Passage -

Similar to the goal of Rule 19 which compels joinder of an absentee to avoid the
defendant being saddled with multiple or inconsistent obligations, Rule 14 allows defending
parties to implead joint tortfeasors to be responsible for their own share of their liability. As
such, impleader fosters efficiency, consistency, and fairness to the defendant.
Note: Jurisdiction and venue must still be proper. Personal jurisdiction can be had
under the state’s long arm statute, or Rule 4(k)(1) allows parties joined under Rule 14 to be
served within 100 miles from where the summons was issued. Subject matter jurisdiction is
usually not a problem because 1367(b) does not exclude claims brought by defendants against
parties joined under Rule 14. However, original plaintiffs would not be allowed to bring claims
against the third-party defendant.

Rule 19 JOINDER OF REQUIRED PARTIES - Case: Temple, Helzberg


Although our justice system gives great deference to a plaintiff’s choices on what parties
to sue, Rule 19 allows for overriding of the plaintiff’s choice by requiring certain parties to be in
the litigation. This serves the policy interest of promoting efficiency in the courts, avoiding
harm and protecting the interests of any absent defendants, and preventing inconsistent
outcomes and multiple litigation. In essence, it is supposed to “protect the quality of
adjudication.”
Rule 19 prescribes a three-step process. First, the court must assess whether the party
to be joined is a “required party”. In order to determine, the court looks at 1) in that person’s
absence, they will not be able to accord complete relief among existing parties, 2) it would
impair or impede the absent person’s ability to protect their interest. The interest must be
legally protected. and 3) their absence leaves an existing party subject to substantial risk of
incurring double, multiple, or inconsistent obligations. “Required parties” are typically those
who have some connection of property ownership, rights, or obligations with the existing party.
As such, joint tortfeasors are never considered required parties, they are merely permissive.
(Temple)

Problem - Write out the part of the passage on joinder rules that opens with the words containing "Rule 19 prescribes" and closes with "the existing party.".

Extracted information -
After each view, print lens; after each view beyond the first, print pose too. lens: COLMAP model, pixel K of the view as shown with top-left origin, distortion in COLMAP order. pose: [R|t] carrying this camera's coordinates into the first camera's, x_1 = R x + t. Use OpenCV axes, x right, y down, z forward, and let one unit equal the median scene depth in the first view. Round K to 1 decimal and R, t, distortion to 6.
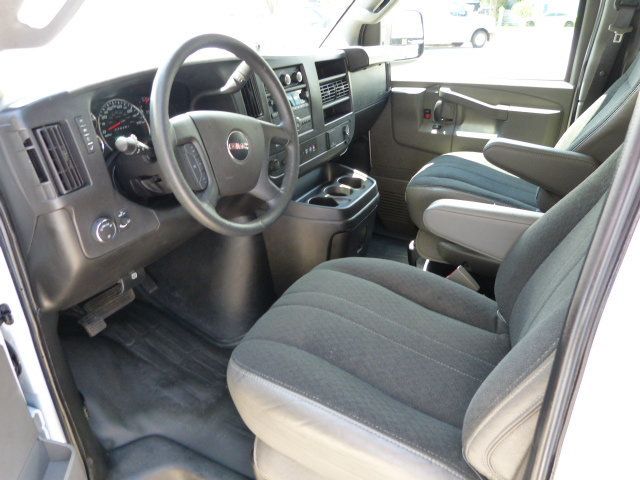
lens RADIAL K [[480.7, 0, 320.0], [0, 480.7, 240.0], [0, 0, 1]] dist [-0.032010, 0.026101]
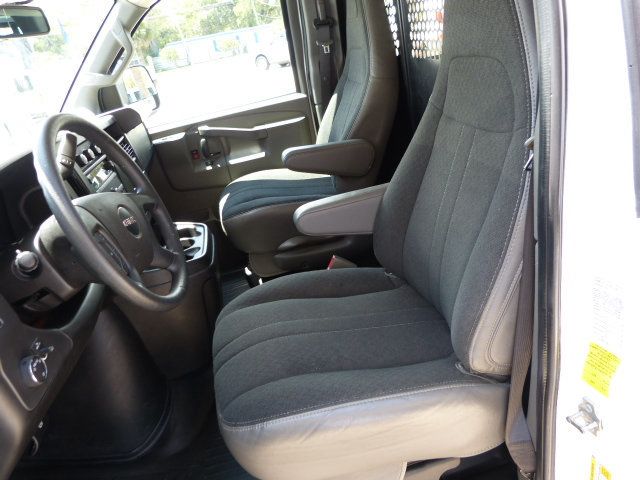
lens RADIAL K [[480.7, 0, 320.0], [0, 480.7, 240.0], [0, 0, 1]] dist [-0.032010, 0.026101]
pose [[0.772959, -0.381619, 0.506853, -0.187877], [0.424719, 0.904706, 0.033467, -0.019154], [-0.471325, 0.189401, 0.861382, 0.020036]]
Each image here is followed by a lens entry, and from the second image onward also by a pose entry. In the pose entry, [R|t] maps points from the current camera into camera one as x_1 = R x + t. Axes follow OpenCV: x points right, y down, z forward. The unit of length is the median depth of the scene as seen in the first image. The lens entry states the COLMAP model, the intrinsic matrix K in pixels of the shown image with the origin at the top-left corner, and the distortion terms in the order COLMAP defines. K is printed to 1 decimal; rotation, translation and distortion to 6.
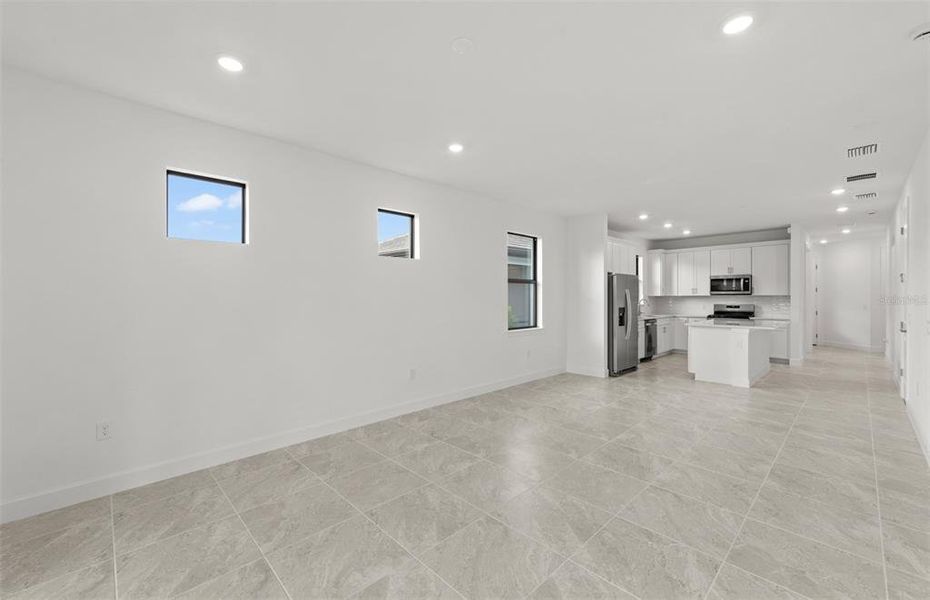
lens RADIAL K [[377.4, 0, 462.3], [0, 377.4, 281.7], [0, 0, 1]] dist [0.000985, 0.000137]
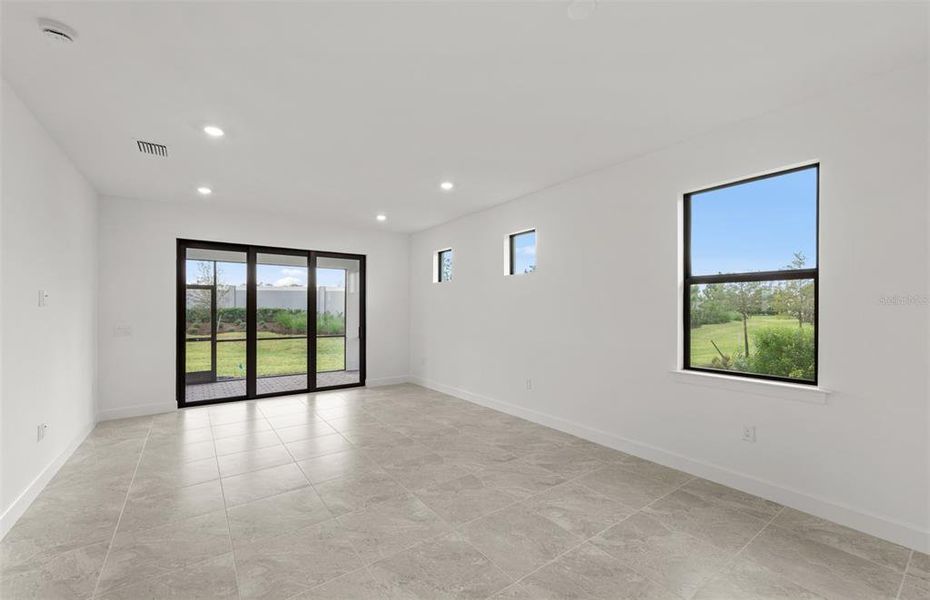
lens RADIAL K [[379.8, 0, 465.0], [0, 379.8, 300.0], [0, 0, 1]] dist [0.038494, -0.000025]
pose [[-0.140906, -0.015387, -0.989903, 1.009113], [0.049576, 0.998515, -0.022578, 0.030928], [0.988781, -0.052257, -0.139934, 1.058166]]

Solved exercise -
Rule 19 prescribes a three-step process. First, the court must assess whether the party
to be joined is a “required party”. In order to determine, the court looks at 1) in that person’s
absence, they will not be able to accord complete relief among existing parties, 2) it would
impair or impede the absent person’s ability to protect their interest. The interest must be
legally protected. and 3) their absence leaves an existing party subject to substantial risk of
incurring double, multiple, or inconsistent obligations. “Required parties” are typically those
who have some connection of property ownership, rights, or obligations with the existing party.